Each of our personality traits falls somewhere along a continuum between positive and negative, healthy and unhealthy. But by the same token, it is also true that normal personality and personality disorders lie on the same continuum. A particular trait may tend toward the high end, the low end or somewhere in the middle. Personality traits should not be conceived of as dichotomies (such as extraversion vs. introversion) but as continua. Each individual has the capacity to progress along each dimension as circumstances change. We are not simply “stuck” on one end of each trait dichotomy; rather, we are a blend of both, exhibiting some characteristics more often than others.

So while personality tends to remain relatively stable over time, its dynamics can be influenced — for better or worse — by many situational forces. But the good news is that most personality traits can also be improved over time both through deliberate effort, as well as through Sahaja meditation.

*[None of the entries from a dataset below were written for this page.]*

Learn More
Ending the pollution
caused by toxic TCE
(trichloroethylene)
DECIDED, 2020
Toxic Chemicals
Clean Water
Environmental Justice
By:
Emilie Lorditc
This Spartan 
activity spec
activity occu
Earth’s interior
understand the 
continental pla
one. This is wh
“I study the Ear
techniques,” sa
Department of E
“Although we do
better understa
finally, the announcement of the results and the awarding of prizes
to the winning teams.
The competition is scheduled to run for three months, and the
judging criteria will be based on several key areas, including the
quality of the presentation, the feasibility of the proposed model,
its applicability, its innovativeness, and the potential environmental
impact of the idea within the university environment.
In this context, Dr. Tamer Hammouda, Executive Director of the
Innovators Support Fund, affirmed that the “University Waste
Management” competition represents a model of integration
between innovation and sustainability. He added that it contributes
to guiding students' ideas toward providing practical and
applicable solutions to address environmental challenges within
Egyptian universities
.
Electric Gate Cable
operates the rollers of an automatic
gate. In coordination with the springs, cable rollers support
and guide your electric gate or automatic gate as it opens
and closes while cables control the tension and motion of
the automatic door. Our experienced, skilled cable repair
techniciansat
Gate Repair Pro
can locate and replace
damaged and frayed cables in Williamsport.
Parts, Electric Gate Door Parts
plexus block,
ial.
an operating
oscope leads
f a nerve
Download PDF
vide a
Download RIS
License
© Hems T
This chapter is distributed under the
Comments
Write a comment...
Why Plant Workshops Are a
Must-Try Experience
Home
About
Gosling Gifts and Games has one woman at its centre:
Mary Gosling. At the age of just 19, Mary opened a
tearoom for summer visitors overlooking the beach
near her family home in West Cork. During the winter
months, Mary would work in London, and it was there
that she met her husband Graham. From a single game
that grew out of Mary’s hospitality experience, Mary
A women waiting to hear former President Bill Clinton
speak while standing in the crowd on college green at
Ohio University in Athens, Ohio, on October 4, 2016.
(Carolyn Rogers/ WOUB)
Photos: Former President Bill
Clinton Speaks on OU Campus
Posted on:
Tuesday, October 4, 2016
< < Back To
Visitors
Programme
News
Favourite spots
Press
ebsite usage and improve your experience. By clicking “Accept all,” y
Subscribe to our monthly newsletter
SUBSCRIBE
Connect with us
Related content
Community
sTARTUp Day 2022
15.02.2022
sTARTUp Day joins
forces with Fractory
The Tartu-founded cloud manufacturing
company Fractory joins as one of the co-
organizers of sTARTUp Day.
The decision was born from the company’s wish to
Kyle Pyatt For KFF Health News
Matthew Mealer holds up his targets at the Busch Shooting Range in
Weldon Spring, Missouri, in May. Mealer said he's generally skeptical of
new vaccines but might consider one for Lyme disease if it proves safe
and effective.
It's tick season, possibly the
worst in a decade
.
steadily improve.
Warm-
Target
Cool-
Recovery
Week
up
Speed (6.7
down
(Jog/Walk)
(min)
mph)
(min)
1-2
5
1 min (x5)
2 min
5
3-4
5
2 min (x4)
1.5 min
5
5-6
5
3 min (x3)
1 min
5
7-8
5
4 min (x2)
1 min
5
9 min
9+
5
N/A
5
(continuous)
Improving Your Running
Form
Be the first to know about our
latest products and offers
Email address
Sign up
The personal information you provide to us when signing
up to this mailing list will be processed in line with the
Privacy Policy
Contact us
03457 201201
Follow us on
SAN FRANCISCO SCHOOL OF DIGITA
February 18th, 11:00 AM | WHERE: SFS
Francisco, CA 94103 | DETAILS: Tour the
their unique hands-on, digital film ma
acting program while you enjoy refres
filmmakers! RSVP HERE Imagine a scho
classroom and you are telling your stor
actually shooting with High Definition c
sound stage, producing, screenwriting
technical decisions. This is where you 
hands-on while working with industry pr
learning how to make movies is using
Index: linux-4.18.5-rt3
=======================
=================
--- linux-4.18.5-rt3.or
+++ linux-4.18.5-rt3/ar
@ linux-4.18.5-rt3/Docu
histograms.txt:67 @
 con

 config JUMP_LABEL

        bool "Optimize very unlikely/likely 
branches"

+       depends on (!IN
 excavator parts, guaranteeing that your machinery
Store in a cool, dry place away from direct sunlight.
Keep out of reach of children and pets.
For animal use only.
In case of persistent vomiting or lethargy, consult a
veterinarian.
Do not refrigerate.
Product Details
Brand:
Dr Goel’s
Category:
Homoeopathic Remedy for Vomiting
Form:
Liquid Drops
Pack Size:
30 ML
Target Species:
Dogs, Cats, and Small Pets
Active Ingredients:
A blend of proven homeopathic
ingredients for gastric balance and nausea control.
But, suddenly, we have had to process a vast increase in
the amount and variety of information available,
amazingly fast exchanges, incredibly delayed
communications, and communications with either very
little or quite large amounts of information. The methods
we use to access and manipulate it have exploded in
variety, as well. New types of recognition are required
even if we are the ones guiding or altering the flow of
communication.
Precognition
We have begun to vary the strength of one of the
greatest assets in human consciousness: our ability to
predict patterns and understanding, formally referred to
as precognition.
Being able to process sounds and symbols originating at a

The Personality Traits Guide is designed to help you know your personality strengths and put them to work in everyday life. Understanding the true makeup of your personality will increase your life satisfaction, well-being and your relationships with Self and others.

References

Mischel, Walter. Personality and Assessment, London, Wiley, 1968.

Mischel, W., and Shoda, Y. (1995). A cognitive-affective system theory of personality: Reconceptualizing situations, dispositions, dynamics, and invariance in personality structure. Psychological Review. 102, 246-268.